Fin dalla presentazione dei personaggi, si capisce dove PKD vuole andare a parare: il tema è tutto politico (erano gli anni in cui lo scrittore era tenuto d’occhio anche dall’FBI per le sue posizioni radicali e marxiste), c’è aria di caccia alle streghe (Marsha, la moglie di Jack, il protagonista, è accusata di essere una simpatizzante comunista e per questo il marito viene licenziato dall’azienda governativa dove lavora), di fanatismo (religioso e ideologico), di “benpensantismo” ipocrita e di repressione sessuale. L’abilità di PKD sta nel costruire una narrazione “ibrida” che tiene assieme il contesto realistico dell’America degli anni ’50, il gotico, il fantasy, il novel suburbano e la sci-fi per raccontare la frammentazione e la disgregazione dell’american way of life, delle sicurezze dell’americano medio fatte di stereotipi che si traducono, nel romanzo, in distopie demenziali: il registro utilizzato da PKD è comico-parodico, debitore di Swift e dei Viaggi di Gulliver, tutto finalizzato alla denuncia dell’intolleranza, del razzismo, della propaganda e di ogni fondamentalismo.
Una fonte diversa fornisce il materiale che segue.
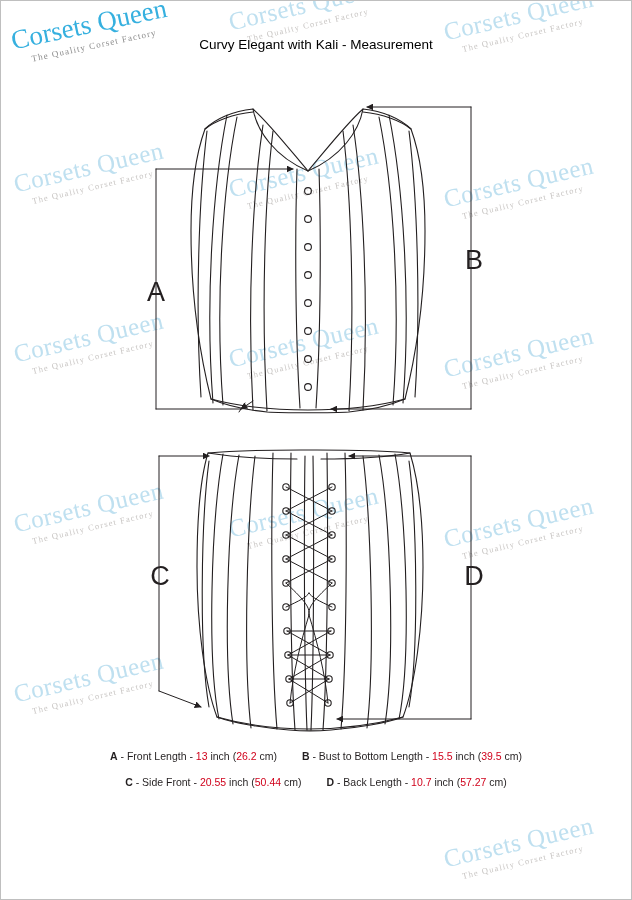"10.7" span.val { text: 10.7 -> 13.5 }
Le “quattro distopie” all’interno delle quali il gruppo deve districarsi hanno una natura totalizzante e totalitaria, sono il prodotto di “estremismi” che vogliono imporre la propria, distorta visione del reale: il riferimento al maccartismo non potrebbe essere più esplicito. E a nulla serve, dentro un romanzo che cita con grande disinvoltura Platone, Hume, Kant, Marx, Jung e i Veda, tentare quello che potremmo chiamare l’appello alla metafisica, la ricerca di una “sostanza” dietro il fenomeno, di un essere dietro l’apparire: tentazione tanto più illusoria quanto più realizziamo, con il Filosofo, che col mondo vero abbiamo eliminato anche quello apparente. Non ci sono più le quinte dietro al palcoscenico, il mondo si rivela per quello che è, mera volontà di potenza in cui la “verità” non è altro che una forma di violenza che ha avuto la meglio su tutte le altre.